I miss the recycling program in Palo Alto. You could recycle household batteries, entire computers, plastic bags, and all non-bottle plastics at the curb. Berkeley may have been innovative in becoming the first city to start curb-side recycling but it certainly has fallen behind in expanding its recycling program.
Does Palo Alto have the large homeless population that Berkeley has?
I just don’t see a reasonable way to solve the poaching problem. I think it almost makes more sense to just stop having collection of recycling. People could still use the bins and put them out at the curb but let the scavengers do the hauling.
There would be no need for new fees if Berkeley would simply enforce the laws against stealing from recycling bins.
If the city collected all of the recycling with cash value (metal cans and glass bottles), that revenue would fund the entire garbage collection process. Instead, the city council looks the other way while the homeless and the scavengers in dilapidated pickup trucks steal millions of dollars worth of city revenue.
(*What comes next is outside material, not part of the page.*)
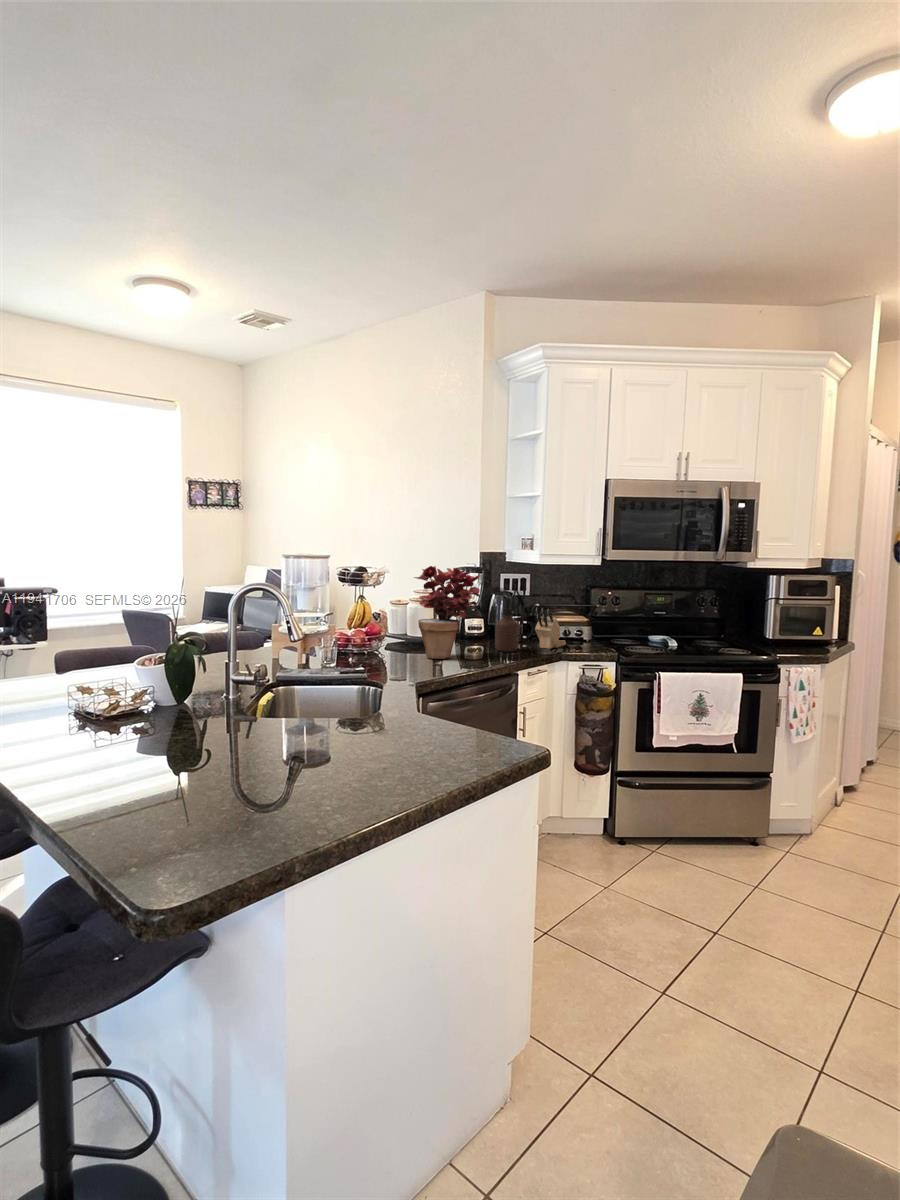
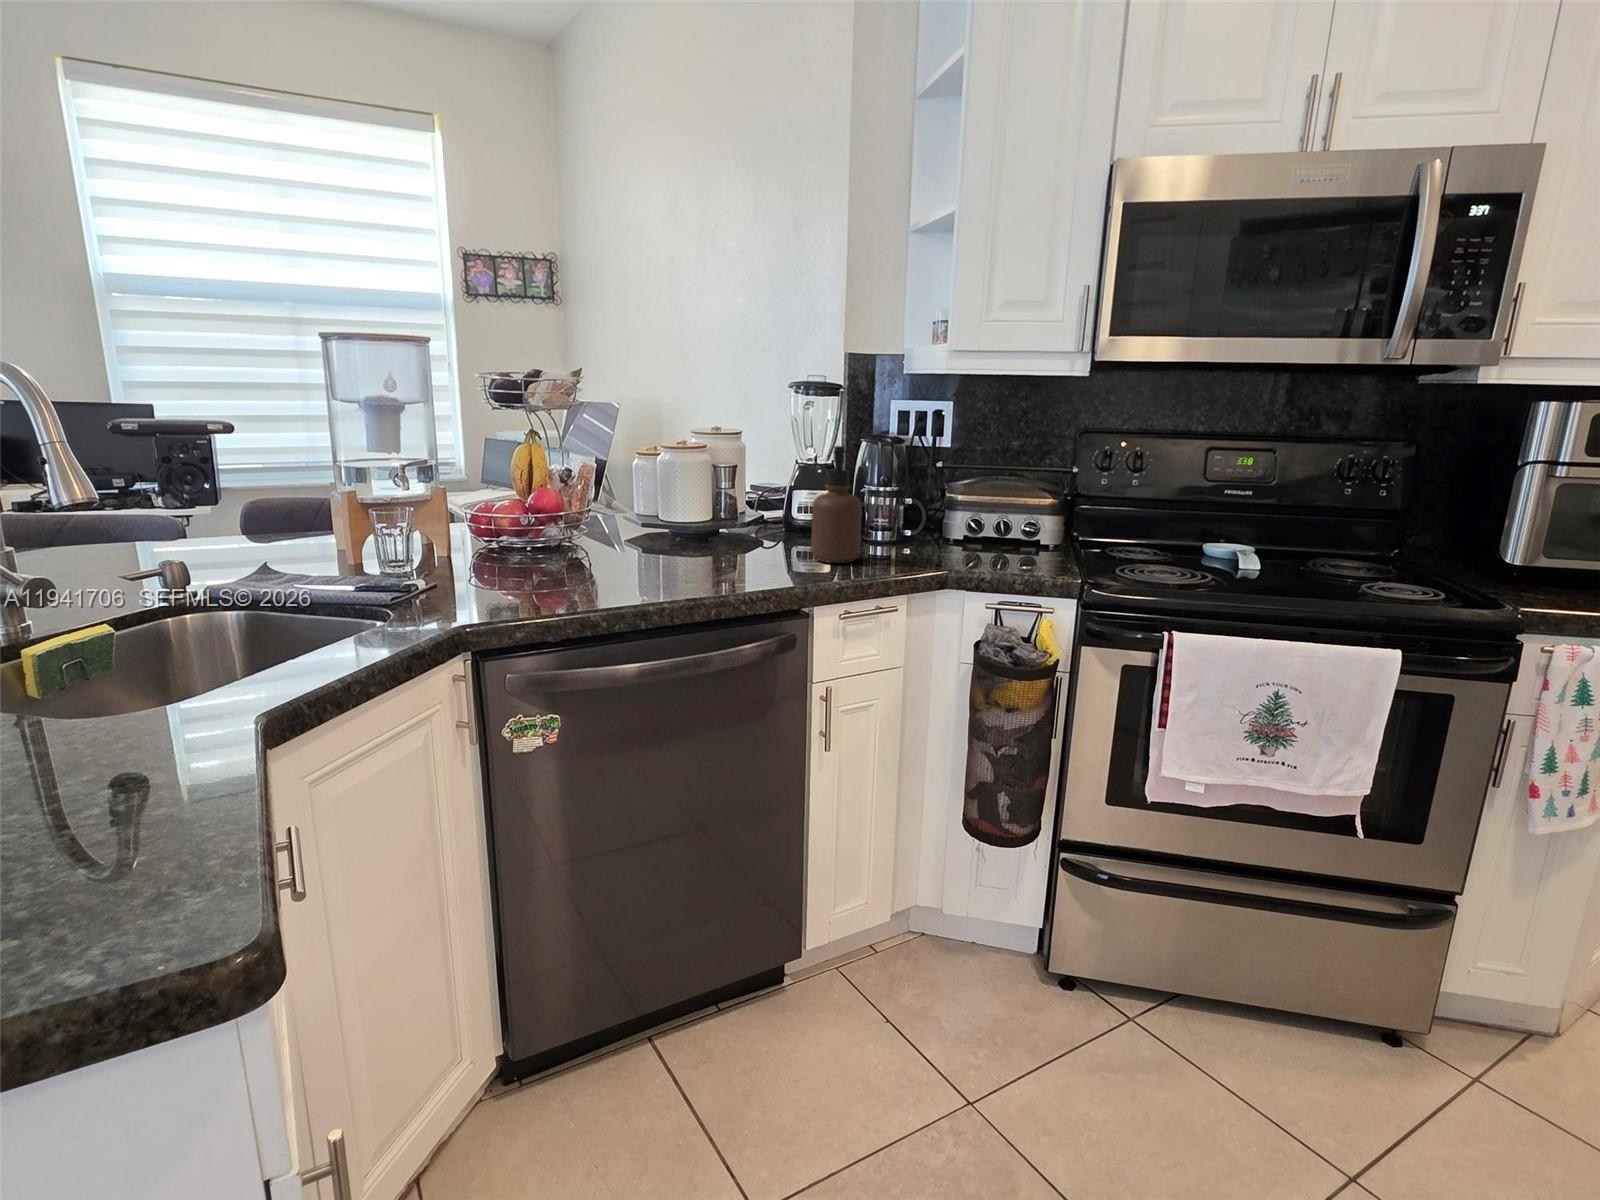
potted plant: present [414,566,480,659] -> none [607,368,762,572]
knife block: present [535,607,566,649] -> none [907,469,991,560]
It has only become much worse after the brainstorm of an idea to have large recycling bins. This was purportedly going to minimize the pilfering. Instead, it has facilitated it. Most people kept the prior small recycling bins indoors and only placed them out the night or morning of recycling. It would have been easy to catch the scavengers under those conditions, if there had been a desire. Now with the large outdoor bins, the scavengers are around several times during the day and at all hours of the night removing anything with recycling value. I have heard and seen them rummaging through recycling at 3:00 AM.